You are arguing over a cell phone while trailing an unmarked police car by 25.0 m; both your car and the police car are traveling at 110 km/h. Your argument diverts your attention from the police car for 2.0 s (long enough for you to look at the phone and yell,“I won't do that!”). At the beginning of that 2.0 s, the police officer begins braking suddenly at 5.00 m/s2. (a) What is the separation between the two cars when your attention finally returns? Suppose that you take another 0.400 s to realize your danger and begin braking. (b) If you too brake at 5.00 m/s2, what is your speed (in km/h) when you hit the police car?

## Homework Equations

[tex] v^2 =u^2 +2as, s=ut +\frac{1}{2} at^2 [/tex]

## The Attempt at a Solution

I solved the first part. I get the wrong results for part b) because I think I'm making calculation mistakes.
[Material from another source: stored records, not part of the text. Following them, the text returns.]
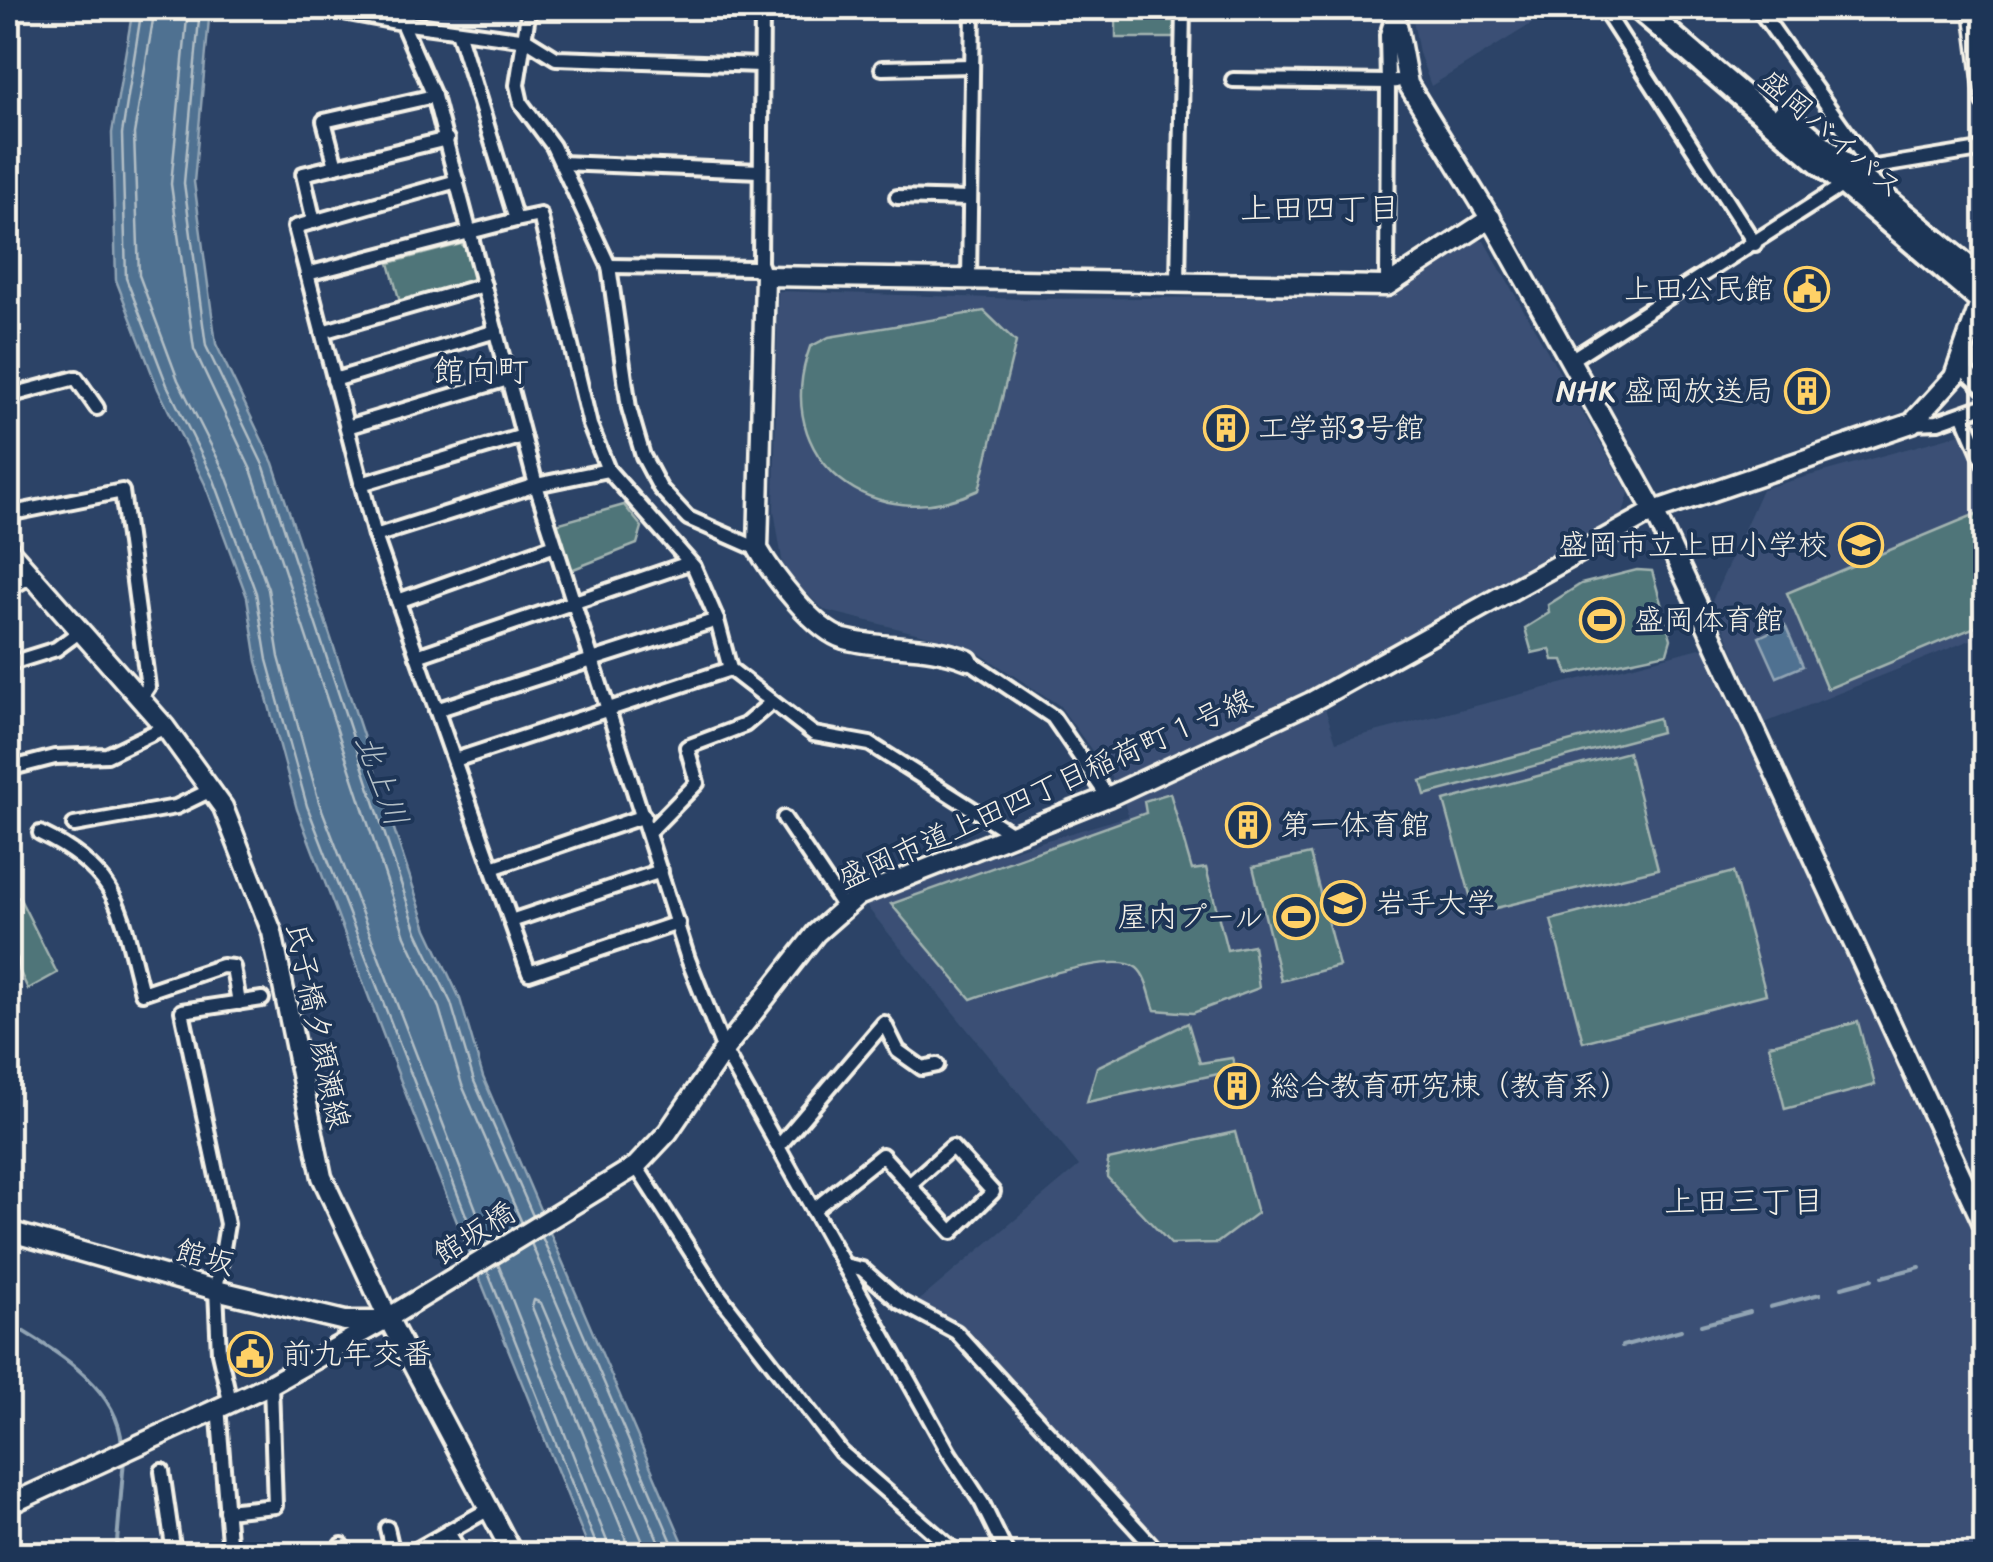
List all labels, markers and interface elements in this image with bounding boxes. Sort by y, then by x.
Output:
street label: 盛岡バイパス [1746,55,1916,213]
district label: 上田四丁目 [1240,180,1400,237]
place label: 上田公民館 [1624,262,1774,316]
public building icon: 上田公民館 [1784,266,1830,312]
district label: 館向町 [433,342,529,399]
place label: NHK 盛岡放送局 [1556,364,1774,418]
building icon: NHK 盛岡放送局 [1784,368,1830,414]
place label: 工学部3号館 [1258,401,1424,455]
building icon: 工学部3号館 [1203,405,1249,451]
place label: 盛岡市立上田小学校 [1558,518,1828,572]
school or university icon: 盛岡市立上田小学校 [1838,522,1884,568]
place label: 盛岡体育館 [1634,593,1784,647]
sports icon: 盛岡体育館 [1579,597,1625,643]
street label: 盛岡市道上田四丁目稲荷町１号線 [828,673,1262,905]
water label: 北上川 [338,725,425,835]
place label: 第一体育館 [1280,798,1430,852]
building icon: 第一体育館 [1225,802,1271,848]
place label: 岩手大学 [1376,876,1496,930]
school or university icon: 岩手大学 [1320,880,1366,926]
place label: 屋内プール [1118,890,1264,944]
sports icon: 屋内プール [1273,894,1319,940]
street label: 氏子橋夕顔瀬線 [270,918,366,1134]
place label: 総合教育研究棟（教育系） [1270,1059,1630,1113]
building icon: 総合教育研究棟（教育系） [1214,1063,1260,1109]
district label: 上田三丁目 [1664,1173,1824,1230]
street label: 館坂橋 [422,1186,526,1280]
street label: 館坂 [169,1223,241,1291]
place label: 前九年交番 [282,1327,432,1381]
public building icon: 前九年交番 [227,1331,273,1377]

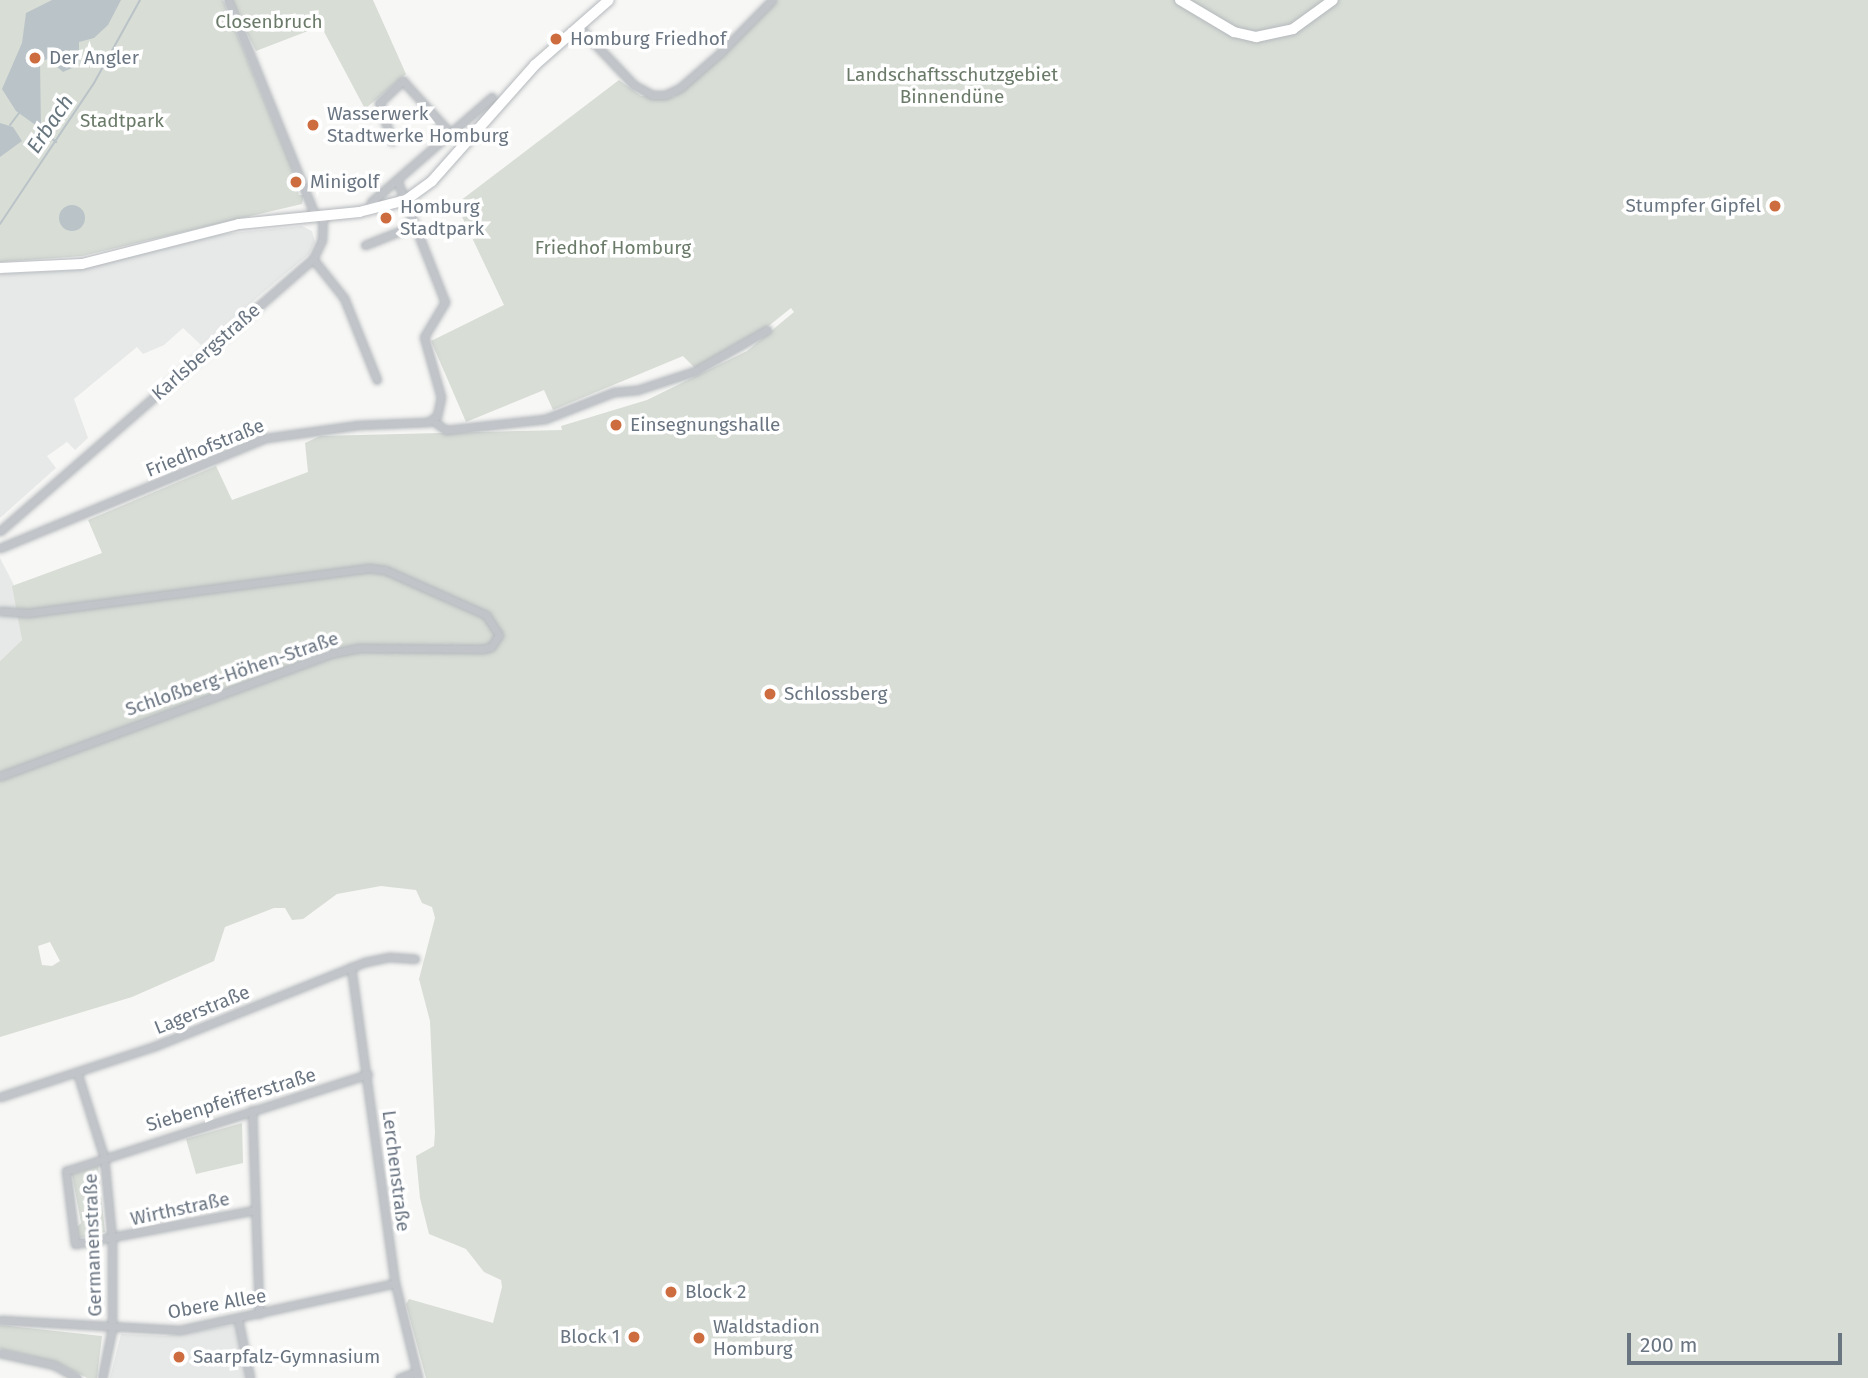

The way how I tried to solve it is by making the distances traveled equal.

From [tex] s=ut +\frac{1}{2} at^2 [/tex] where [tex] a=\frac{-5m}{s^2} [/tex]$ we have that since I start breaking [tex]2.4s[/tex] later than the police car, I must travel a distance [tex]s=u(t-2.4) +\frac{1}{2}at^2 [/tex] whilst the police car travels a distance [tex]s'=ut +\frac{1}{2}at^2 [/tex]. Since we crash, we must have [tex] s=s' [/tex]... this way finding [tex] t [/tex] and [tex] s [/tex], and from there using [tex] v^2 =u^2 +2as [/tex] we find [tex] v [/tex]

P.S. The LaTeX looks weird.